Your answer should consist of the lines below that hold the word "dots".

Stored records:
------------------------------------------------
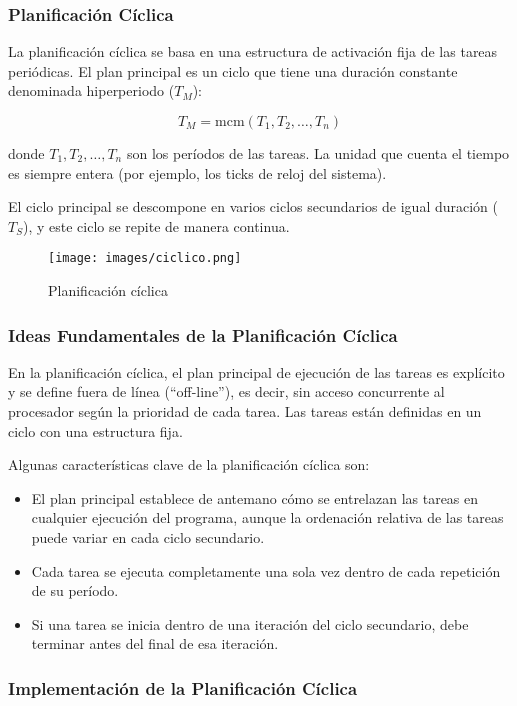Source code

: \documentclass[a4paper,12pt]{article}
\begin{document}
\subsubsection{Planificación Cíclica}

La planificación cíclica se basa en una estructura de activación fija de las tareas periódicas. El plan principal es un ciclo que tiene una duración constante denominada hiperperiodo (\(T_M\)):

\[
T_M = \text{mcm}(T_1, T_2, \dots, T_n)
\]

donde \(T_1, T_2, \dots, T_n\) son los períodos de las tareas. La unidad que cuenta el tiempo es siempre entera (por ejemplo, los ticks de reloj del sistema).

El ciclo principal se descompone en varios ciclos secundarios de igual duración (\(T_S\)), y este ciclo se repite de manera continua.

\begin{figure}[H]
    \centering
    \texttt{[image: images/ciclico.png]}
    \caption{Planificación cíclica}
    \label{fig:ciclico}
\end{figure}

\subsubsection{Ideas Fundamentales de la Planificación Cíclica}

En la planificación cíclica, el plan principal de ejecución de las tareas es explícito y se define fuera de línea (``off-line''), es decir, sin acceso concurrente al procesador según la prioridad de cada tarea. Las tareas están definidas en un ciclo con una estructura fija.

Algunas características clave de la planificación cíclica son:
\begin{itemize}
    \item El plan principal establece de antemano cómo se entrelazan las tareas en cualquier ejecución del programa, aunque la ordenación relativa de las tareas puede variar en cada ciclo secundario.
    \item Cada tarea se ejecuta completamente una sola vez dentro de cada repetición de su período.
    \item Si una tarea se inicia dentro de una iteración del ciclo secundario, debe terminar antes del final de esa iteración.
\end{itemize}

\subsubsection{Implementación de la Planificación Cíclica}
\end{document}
------------------------------------------------
OUTPUT OF THE EXERCISE.
T_M = \text{mcm}(T_1, T_2, \dots, T_n)
donde \(T_1, T_2, \dots, T_n\) son los períodos de las tareas. La unidad que cuenta el tiempo es siempre entera (por ejemplo, los ticks de reloj del sistema).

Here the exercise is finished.